* [WORK ITEM]
Copy all entries without alteration and skip the pictures they hold.

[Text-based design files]
————
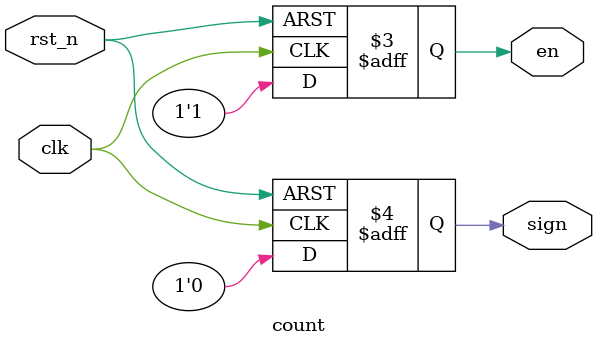
<source format=v>
module count(
    //mudule clock
    input                   clk  ,      // Ê±ÖÓÐÅºÅ
    input                   rst_n,      // ¸´Î»ÐÅºÅ
    
    //user interface
  //  output   reg [ 5:0]     point,    // Ð¡ÊýµãµÄÎ»ÖÃ,¸ßµçÆ½µãÁÁ¶ÔÓ¦ÊýÂë¹ÜÎ»ÉÏµÄÐ¡Êýµã
    output   reg            en   ,      // ÊýÂë¹ÜÊ¹ÄÜÐÅºÅ
    output   reg            sign        // ·ûºÅÎ»£¬¸ßµçÆ½Ê±ÏÔÊ¾¸ººÅ£¬µÍµçÆ½²»ÏÔÊ¾¸ººÅ
);

//*****************************************************
//**                    main code
//*****************************************************

always @ (posedge clk or negedge rst_n) begin
    if (!rst_n)begin
       // point <=6'b000000;
        en    <= 1'b0;
        sign  <= 1'b0;
    end 
    else begin
       // point <= 6'b001000;           //ÏÔÊ¾Ò»Î»Ð¡Êýµã
        en    <= 1'b1;                  //´ò¿ªÊýÂë¹ÜÊ¹ÄÜÐÅºÅ
        sign  <= 1'b0;                  //²»ÏÔÊ¾¸ººÅ
    end 
end 

endmodule 
</source>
————
* [ANSWER FOR THIS EXERCISE]
<source format=v>
module count(
    //mudule clock
    input                   clk  ,      // Ê±ÖÓÐÅºÅ
    input                   rst_n,      // ¸´Î»ÐÅºÅ
    
    //user interface
  //  output   reg [ 5:0]     point,    // Ð¡ÊýµãµÄÎ»ÖÃ,¸ßµçÆ½µãÁÁ¶ÔÓ¦ÊýÂë¹ÜÎ»ÉÏµÄÐ¡Êýµã
    output   reg            en   ,      // ÊýÂë¹ÜÊ¹ÄÜÐÅºÅ
    output   reg            sign        // ·ûºÅÎ»£¬¸ßµçÆ½Ê±ÏÔÊ¾¸ººÅ£¬µÍµçÆ½²»ÏÔÊ¾¸ººÅ
);

//*****************************************************
//**                    main code
//*****************************************************

always @ (posedge clk or negedge rst_n) begin
    if (!rst_n)begin
       // point <=6'b000000;
        en    <= 1'b0;
        sign  <= 1'b0;
    end 
    else begin
       // point <= 6'b001000;           //ÏÔÊ¾Ò»Î»Ð¡Êýµã
        en    <= 1'b1;                  //´ò¿ªÊýÂë¹ÜÊ¹ÄÜÐÅºÅ
        sign  <= 1'b0;                  //²»ÏÔÊ¾¸ººÅ
    end 
end 

endmodule 
</source>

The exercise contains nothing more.